In summary, the distribution accumulation line consists of the total money flow into and out of the instrument we are examining.

But don’t worry if the idea of calculating all those values seems laborious! The great advantage of modern trading platforms is that they can display the results of an indicator instantly, no matter how complex the calculation is.

Even better, the Accumulation Distribution indicator is one of the standard MetaTrader 4 tools.

Interpreting The Indicator Accumulation/Distribution

The image below shows a Forex distribution accumulation chart added below a USD / JPY hourly chart.

Keep in mind that past performance is not a reliable indicator of future results.

As mentioned above, the AD indicator gives us a representation of supply and demand. The direction of the line indicates whether it is the buying pressure or the selling pressure that dominates the market:

  • If the A / D line goes up, there is a buying trend in the market
  • If the A / D line goes down, it implies that the selling pressure controls the market

If there is agreement between the price and the ADL indicator, we have confirmation of the current trend!

As is the case with most indicators that attempt to measure the strength of price movements, the divergence between the price and our indicator is an important signal:

  • If the price goes down while the A / D indicator goes up, we can wait for a price increase to come. That is to say a bullish reversal.
  • If the price goes up while the A / D indicator goes down, it is a sign that the price may be about to fall. In other words, we can expect a bearish reversal.

Pay attention to the chart below of the USD / JPY pair, in particular the area between the two vertical dotted lines:

Forex Distribution Accumulation Indicator – Conclusion

We have already indicated in the introduction that this indicator has been developed for actions. The Forex Accumulation / Distribution indicator uses in its calculation the volume of ticks, for the volume coefficient.

Now the number of tick changes is a reliable approximation for the volume and it is not a problem.

A more significant drawback for the accumulation volume distribution indicator is probably the frequency with which the correlation between the indicator and price tends to be true.

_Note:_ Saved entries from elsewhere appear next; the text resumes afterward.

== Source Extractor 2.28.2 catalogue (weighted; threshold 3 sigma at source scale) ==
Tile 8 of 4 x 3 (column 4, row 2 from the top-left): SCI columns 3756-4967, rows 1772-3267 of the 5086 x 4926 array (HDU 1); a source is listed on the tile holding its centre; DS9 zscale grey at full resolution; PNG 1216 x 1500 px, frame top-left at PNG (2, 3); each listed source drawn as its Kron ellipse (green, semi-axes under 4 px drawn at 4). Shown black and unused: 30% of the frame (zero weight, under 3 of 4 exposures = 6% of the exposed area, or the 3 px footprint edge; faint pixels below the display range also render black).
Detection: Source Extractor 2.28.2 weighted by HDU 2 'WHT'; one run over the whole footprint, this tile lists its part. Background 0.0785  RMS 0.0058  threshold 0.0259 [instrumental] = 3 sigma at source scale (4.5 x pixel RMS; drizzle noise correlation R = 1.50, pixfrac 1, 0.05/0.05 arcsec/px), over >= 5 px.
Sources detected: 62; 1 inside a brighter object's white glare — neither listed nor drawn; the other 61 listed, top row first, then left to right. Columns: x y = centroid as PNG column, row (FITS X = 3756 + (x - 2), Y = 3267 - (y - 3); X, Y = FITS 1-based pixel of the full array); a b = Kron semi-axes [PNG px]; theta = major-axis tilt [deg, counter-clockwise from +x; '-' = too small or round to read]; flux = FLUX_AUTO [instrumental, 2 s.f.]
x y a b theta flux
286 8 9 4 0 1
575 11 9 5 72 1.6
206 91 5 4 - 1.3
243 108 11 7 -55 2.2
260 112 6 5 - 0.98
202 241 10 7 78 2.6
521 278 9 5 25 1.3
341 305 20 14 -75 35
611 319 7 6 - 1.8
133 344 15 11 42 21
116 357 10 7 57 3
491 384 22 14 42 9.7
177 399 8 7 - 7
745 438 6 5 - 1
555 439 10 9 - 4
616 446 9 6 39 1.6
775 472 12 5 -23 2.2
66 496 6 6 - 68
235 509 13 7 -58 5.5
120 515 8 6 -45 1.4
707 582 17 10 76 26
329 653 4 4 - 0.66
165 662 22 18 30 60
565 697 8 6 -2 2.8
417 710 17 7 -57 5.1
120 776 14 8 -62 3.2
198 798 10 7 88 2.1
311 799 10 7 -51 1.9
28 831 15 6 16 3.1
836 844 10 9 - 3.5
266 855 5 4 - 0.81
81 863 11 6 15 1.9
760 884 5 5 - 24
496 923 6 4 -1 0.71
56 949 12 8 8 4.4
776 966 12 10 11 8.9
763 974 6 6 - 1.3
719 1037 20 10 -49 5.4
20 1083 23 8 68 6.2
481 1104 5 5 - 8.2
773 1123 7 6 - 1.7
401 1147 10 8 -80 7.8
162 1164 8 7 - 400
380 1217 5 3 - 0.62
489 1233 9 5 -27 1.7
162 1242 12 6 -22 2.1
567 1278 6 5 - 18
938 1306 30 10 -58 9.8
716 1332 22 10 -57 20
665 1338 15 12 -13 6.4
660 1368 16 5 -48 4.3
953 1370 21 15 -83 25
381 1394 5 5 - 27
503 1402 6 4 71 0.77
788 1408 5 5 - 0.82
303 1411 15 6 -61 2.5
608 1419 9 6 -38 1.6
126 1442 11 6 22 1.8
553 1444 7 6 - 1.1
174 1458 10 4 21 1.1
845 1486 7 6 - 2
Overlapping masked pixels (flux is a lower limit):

All of this means that you have to be patient to wait for infrequent periods of divergence between the price and the ADL indicator, which may indicate a change in the price trend.

Discipline is an important skill in trading and this indicator certainly requires skills in this area.

We hope this article has helped you answering the question what is the Accumulation Distribution indicator and how to trade with it.

Now you just have to practice with it on a demo trading account, with virtual funds, to operate in a risk-free environment but with real market conditions.